Segment Start: Listed records

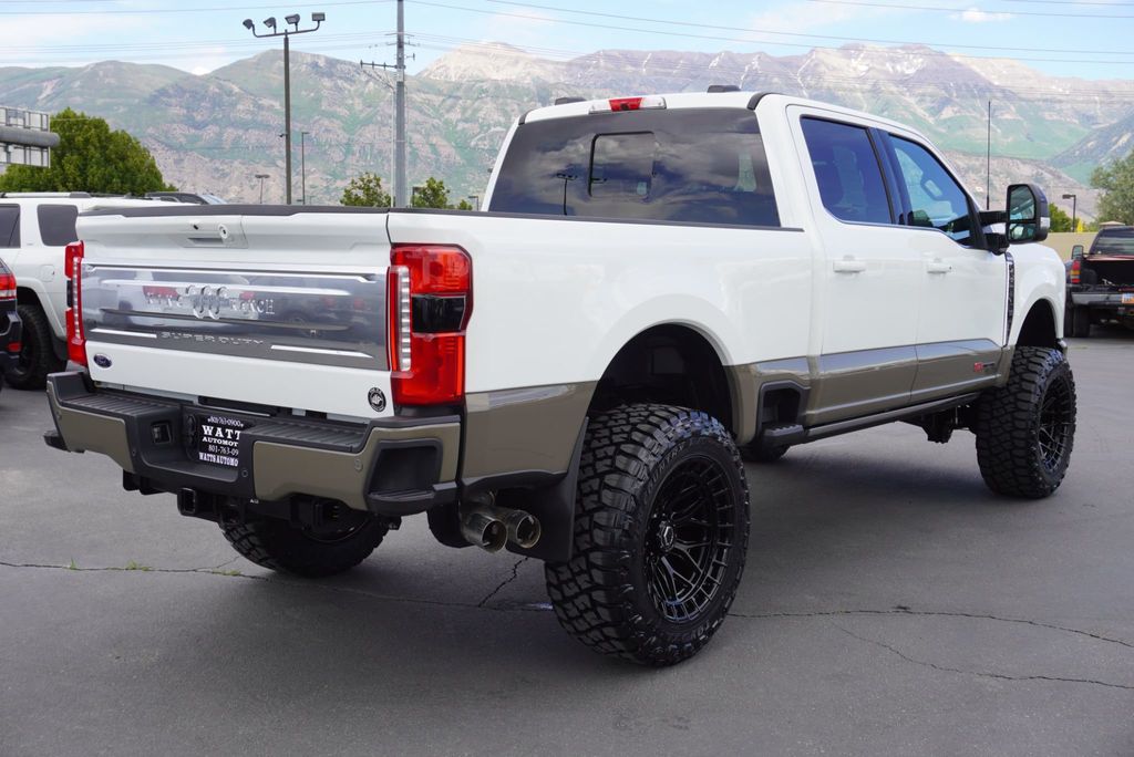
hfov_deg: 49.5
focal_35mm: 39
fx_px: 1229
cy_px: 378
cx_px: 567
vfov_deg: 34.3
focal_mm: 26
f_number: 8
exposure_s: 1/100
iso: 100
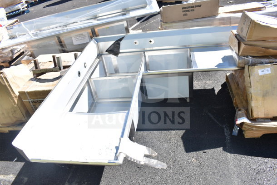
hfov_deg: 67.4
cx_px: 138
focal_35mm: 27
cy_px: 92
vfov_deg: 48.0
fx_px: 208
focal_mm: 18
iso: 200
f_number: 8
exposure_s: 1/250
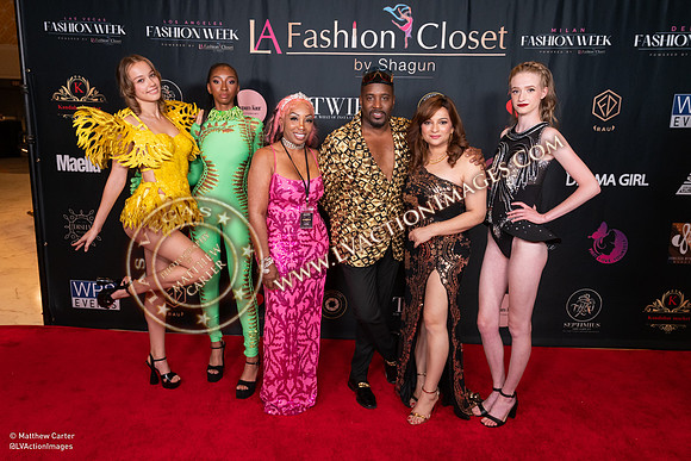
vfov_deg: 44.9
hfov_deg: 63.5
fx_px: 558
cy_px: 230
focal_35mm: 29
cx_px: 340
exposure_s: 1/200
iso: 1250
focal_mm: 28
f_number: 4
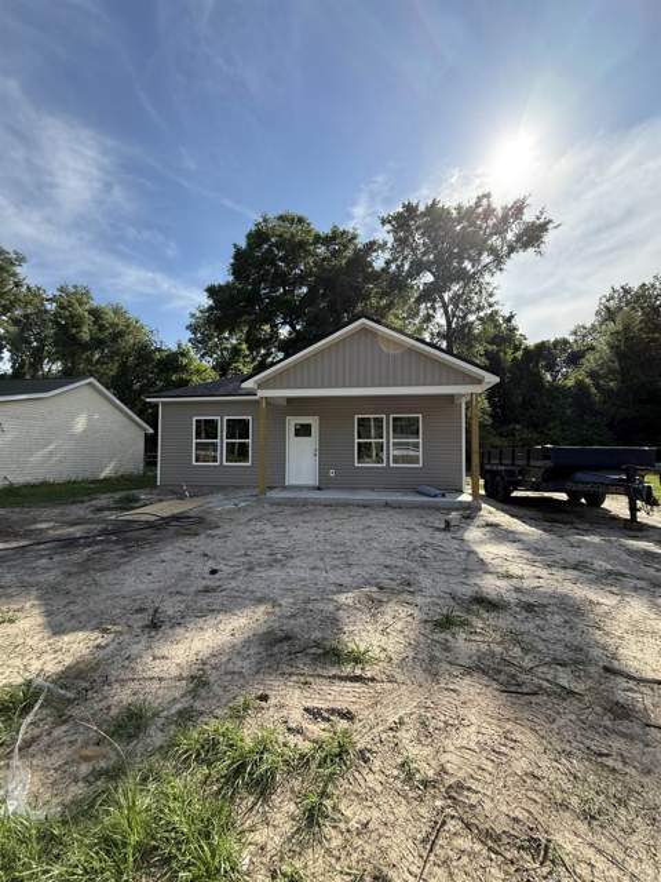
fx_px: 356
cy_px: 441
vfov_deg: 102.1
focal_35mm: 14
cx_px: 330
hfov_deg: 85.7
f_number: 2.2
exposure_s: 1/1125
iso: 64
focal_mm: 2.22
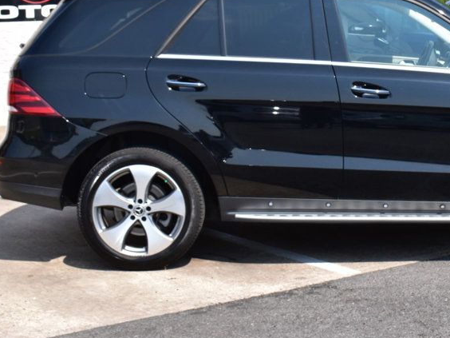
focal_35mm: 89
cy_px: 97
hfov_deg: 21.7
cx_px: 366
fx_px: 1157
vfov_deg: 16.5
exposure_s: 1/400
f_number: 11
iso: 400
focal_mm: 34
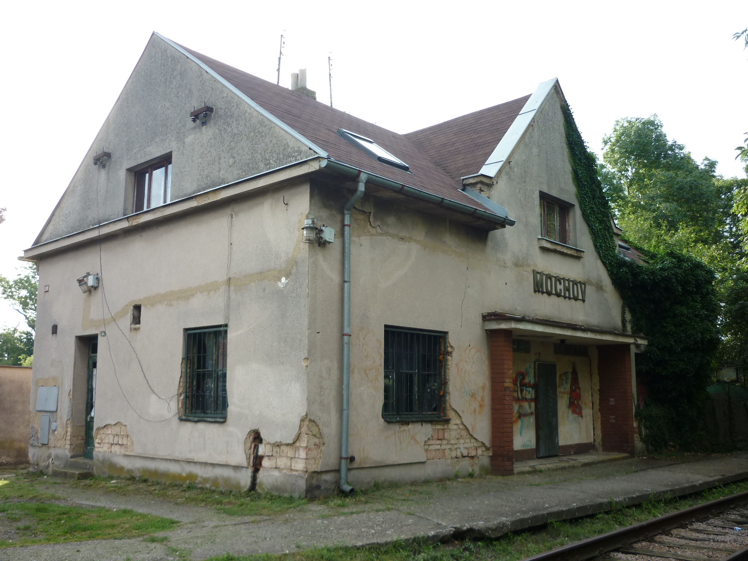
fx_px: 713
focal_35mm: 33
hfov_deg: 55.4
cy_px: 280
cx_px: 374
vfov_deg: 42.9
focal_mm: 5.5
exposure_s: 1/250
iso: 80
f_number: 2.8
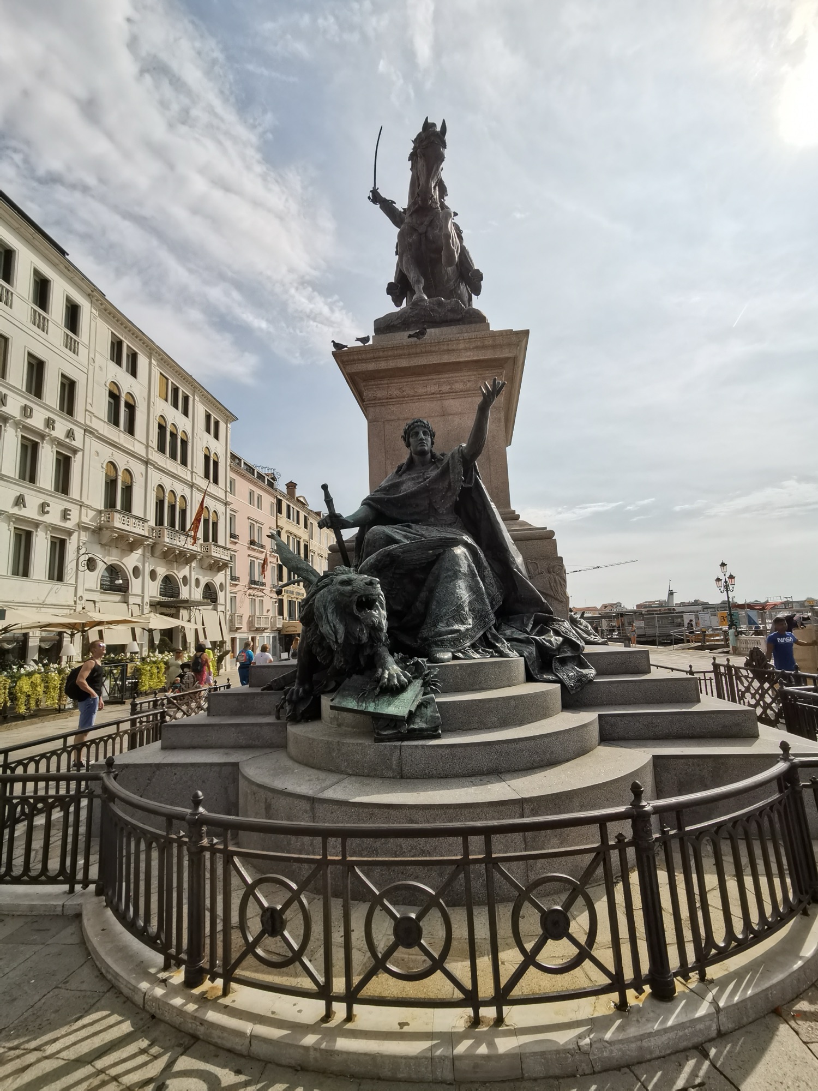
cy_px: 546
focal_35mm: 17
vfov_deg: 91.0
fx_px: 536
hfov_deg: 74.7
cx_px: 409
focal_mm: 2.23
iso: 50
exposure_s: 1/2825
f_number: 2.2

Segment End: Listed records

Could every record be given again exactly, with its pictures left out?

hfov_deg: 49.5
focal_35mm: 39
fx_px: 1229
cy_px: 378
cx_px: 567
vfov_deg: 34.3
focal_mm: 26
f_number: 8
exposure_s: 1/100
iso: 100
hfov_deg: 67.4
cx_px: 138
focal_35mm: 27
cy_px: 92
vfov_deg: 48.0
fx_px: 208
focal_mm: 18
iso: 200
f_number: 8
exposure_s: 1/250
vfov_deg: 44.9
hfov_deg: 63.5
fx_px: 558
cy_px: 230
focal_35mm: 29
cx_px: 340
exposure_s: 1/200
iso: 1250
focal_mm: 28
f_number: 4
fx_px: 356
cy_px: 441
vfov_deg: 102.1
focal_35mm: 14
cx_px: 330
hfov_deg: 85.7
f_number: 2.2
exposure_s: 1/1125
iso: 64
focal_mm: 2.22
focal_35mm: 89
cy_px: 97
hfov_deg: 21.7
cx_px: 366
fx_px: 1157
vfov_deg: 16.5
exposure_s: 1/400
f_number: 11
iso: 400
focal_mm: 34
fx_px: 713
focal_35mm: 33
hfov_deg: 55.4
cy_px: 280
cx_px: 374
vfov_deg: 42.9
focal_mm: 5.5
exposure_s: 1/250
iso: 80
f_number: 2.8
cy_px: 546
focal_35mm: 17
vfov_deg: 91.0
fx_px: 536
hfov_deg: 74.7
cx_px: 409
focal_mm: 2.23
iso: 50
exposure_s: 1/2825
f_number: 2.2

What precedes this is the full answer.